**Task item**
The number of lines holding the string "base" is all that is wanted; count them in the records below.

• • •

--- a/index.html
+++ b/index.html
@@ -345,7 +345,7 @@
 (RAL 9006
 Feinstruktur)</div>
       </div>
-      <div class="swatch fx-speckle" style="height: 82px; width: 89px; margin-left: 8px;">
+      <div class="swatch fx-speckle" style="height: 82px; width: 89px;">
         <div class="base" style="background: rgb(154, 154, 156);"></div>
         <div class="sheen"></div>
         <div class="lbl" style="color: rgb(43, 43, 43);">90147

• • •

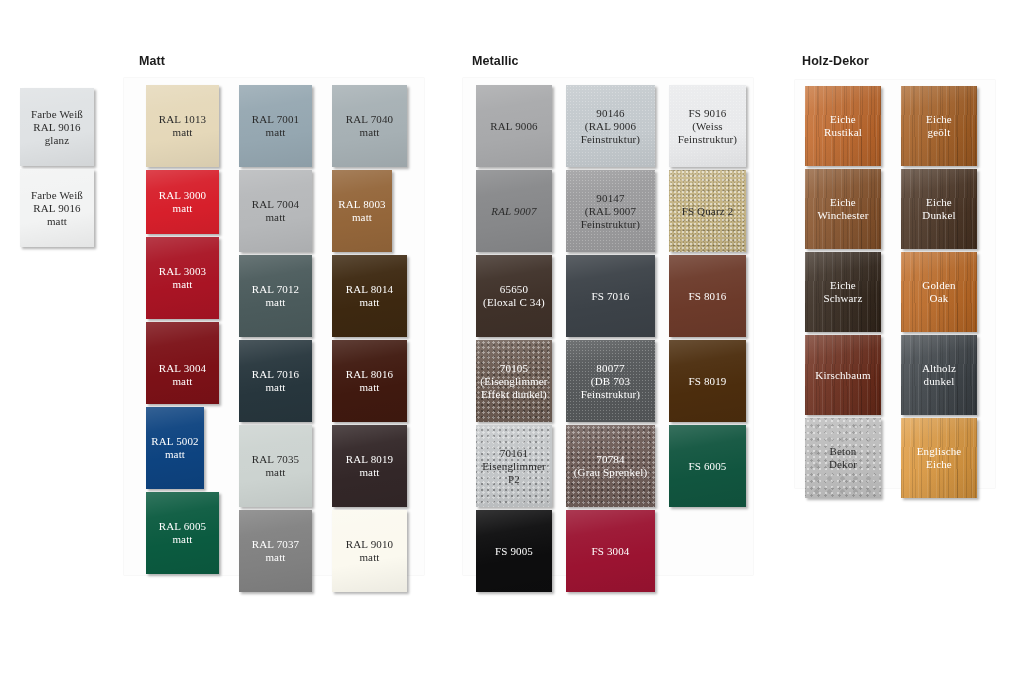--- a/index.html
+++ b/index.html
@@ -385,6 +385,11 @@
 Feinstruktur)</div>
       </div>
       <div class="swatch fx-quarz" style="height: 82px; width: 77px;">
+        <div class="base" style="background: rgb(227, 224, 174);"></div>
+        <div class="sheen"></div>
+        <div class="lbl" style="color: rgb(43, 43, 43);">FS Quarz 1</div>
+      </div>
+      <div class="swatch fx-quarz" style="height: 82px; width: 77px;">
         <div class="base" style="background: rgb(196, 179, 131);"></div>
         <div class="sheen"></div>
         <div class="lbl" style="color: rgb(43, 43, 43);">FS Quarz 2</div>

• • •

**Solution for this exercise**
3